Of the entries below, copy only those lines that contain the word "December".

(Stored entries)
####

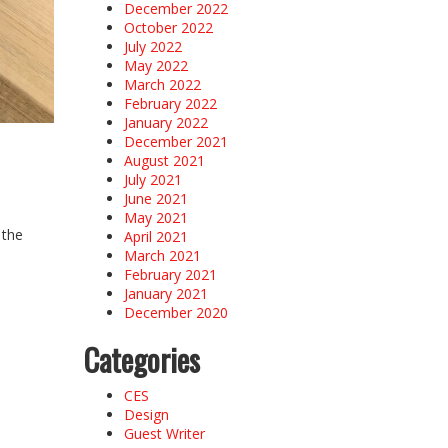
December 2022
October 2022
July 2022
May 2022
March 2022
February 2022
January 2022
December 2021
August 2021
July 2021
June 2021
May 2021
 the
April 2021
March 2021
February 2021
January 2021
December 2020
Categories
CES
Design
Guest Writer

####

§ Answer to this problem
December 2022
December 2021
December 2020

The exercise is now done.